Please give the data again in full, precisely as it is written.
═════ Supplied data
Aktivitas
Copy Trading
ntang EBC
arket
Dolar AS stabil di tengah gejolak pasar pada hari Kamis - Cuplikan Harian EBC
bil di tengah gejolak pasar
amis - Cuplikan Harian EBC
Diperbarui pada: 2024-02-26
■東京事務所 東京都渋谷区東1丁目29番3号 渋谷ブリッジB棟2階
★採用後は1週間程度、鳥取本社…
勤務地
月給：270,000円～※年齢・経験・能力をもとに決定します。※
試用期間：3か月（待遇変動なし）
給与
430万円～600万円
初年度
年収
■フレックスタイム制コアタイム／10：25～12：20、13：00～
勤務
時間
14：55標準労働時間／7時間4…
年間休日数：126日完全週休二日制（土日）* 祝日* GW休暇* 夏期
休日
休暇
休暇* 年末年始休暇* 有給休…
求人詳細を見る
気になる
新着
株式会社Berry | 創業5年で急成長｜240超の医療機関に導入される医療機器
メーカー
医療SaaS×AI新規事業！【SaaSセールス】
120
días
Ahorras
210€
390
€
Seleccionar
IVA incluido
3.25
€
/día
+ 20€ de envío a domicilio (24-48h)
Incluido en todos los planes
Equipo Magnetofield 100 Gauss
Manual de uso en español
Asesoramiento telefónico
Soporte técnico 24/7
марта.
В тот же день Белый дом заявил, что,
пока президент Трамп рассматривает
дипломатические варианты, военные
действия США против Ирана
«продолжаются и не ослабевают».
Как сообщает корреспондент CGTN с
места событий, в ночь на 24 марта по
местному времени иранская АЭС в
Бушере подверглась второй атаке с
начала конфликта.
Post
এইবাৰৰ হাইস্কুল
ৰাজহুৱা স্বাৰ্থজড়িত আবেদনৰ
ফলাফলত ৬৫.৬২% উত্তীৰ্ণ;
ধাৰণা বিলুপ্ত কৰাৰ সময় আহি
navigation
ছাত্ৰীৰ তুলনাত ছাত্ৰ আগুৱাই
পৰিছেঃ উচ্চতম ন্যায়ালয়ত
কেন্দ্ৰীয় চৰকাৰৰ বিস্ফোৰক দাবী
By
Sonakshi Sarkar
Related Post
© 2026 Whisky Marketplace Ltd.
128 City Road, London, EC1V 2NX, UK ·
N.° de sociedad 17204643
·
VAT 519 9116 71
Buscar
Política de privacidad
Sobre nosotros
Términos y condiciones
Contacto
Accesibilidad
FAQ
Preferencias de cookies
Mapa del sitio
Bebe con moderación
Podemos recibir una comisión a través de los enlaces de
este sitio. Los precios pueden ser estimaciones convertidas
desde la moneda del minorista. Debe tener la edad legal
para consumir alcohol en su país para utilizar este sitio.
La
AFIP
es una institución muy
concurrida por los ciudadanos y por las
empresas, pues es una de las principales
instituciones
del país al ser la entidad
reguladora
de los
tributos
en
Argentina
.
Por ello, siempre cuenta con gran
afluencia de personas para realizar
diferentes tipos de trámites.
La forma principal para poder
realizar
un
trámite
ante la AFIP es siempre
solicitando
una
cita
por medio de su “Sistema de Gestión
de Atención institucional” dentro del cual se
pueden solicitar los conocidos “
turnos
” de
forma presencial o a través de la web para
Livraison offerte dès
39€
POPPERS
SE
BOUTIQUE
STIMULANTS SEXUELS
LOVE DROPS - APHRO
══════════
*Solution for this exercise:*
Aktivitas
Copy Trading
ntang EBC
arket
Dolar AS stabil di tengah gejolak pasar pada hari Kamis - Cuplikan Harian EBC
bil di tengah gejolak pasar
amis - Cuplikan Harian EBC
Diperbarui pada: 2024-02-26
■東京事務所 東京都渋谷区東1丁目29番3号 渋谷ブリッジB棟2階
★採用後は1週間程度、鳥取本社…
勤務地
月給：270,000円～※年齢・経験・能力をもとに決定します。※
試用期間：3か月（待遇変動なし）
給与
430万円～600万円
初年度
年収
■フレックスタイム制コアタイム／10：25～12：20、13：00～
勤務
時間
14：55標準労働時間／7時間4…
年間休日数：126日完全週休二日制（土日）* 祝日* GW休暇* 夏期
休日
休暇
休暇* 年末年始休暇* 有給休…
求人詳細を見る
気になる
新着
株式会社Berry | 創業5年で急成長｜240超の医療機関に導入される医療機器
メーカー
医療SaaS×AI新規事業！【SaaSセールス】
120
días
Ahorras
210€
390
€
Seleccionar
IVA incluido
3.25
€
/día
+ 20€ de envío a domicilio (24-48h)
Incluido en todos los planes
Equipo Magnetofield 100 Gauss
Manual de uso en español
Asesoramiento telefónico
Soporte técnico 24/7
марта.
В тот же день Белый дом заявил, что,
пока президент Трамп рассматривает
дипломатические варианты, военные
действия США против Ирана
«продолжаются и не ослабевают».
Как сообщает корреспондент CGTN с
места событий, в ночь на 24 марта по
местному времени иранская АЭС в
Бушере подверглась второй атаке с
начала конфликта.
Post
এইবাৰৰ হাইস্কুল
ৰাজহুৱা স্বাৰ্থজড়িত আবেদনৰ
ফলাফলত ৬৫.৬২% উত্তীৰ্ণ;
ধাৰণা বিলুপ্ত কৰাৰ সময় আহি
navigation
ছাত্ৰীৰ তুলনাত ছাত্ৰ আগুৱাই
পৰিছেঃ উচ্চতম ন্যায়ালয়ত
কেন্দ্ৰীয় চৰকাৰৰ বিস্ফোৰক দাবী
By
Sonakshi Sarkar
Related Post
© 2026 Whisky Marketplace Ltd.
128 City Road, London, EC1V 2NX, UK ·
N.° de sociedad 17204643
·
VAT 519 9116 71
Buscar
Política de privacidad
Sobre nosotros
Términos y condiciones
Contacto
Accesibilidad
FAQ
Preferencias de cookies
Mapa del sitio
Bebe con moderación
Podemos recibir una comisión a través de los enlaces de
este sitio. Los precios pueden ser estimaciones convertidas
desde la moneda del minorista. Debe tener la edad legal
para consumir alcohol en su país para utilizar este sitio.
La
AFIP
es una institución muy
concurrida por los ciudadanos y por las
empresas, pues es una de las principales
instituciones
del país al ser la entidad
reguladora
de los
tributos
en
Argentina
.
Por ello, siempre cuenta con gran
afluencia de personas para realizar
diferentes tipos de trámites.
La forma principal para poder
realizar
un
trámite
ante la AFIP es siempre
solicitando
una
cita
por medio de su “Sistema de Gestión
de Atención institucional” dentro del cual se
pueden solicitar los conocidos “
turnos
” de
forma presencial o a través de la web para
Livraison offerte dès
39€
POPPERS
SE
BOUTIQUE
STIMULANTS SEXUELS
LOVE DROPS - APHRO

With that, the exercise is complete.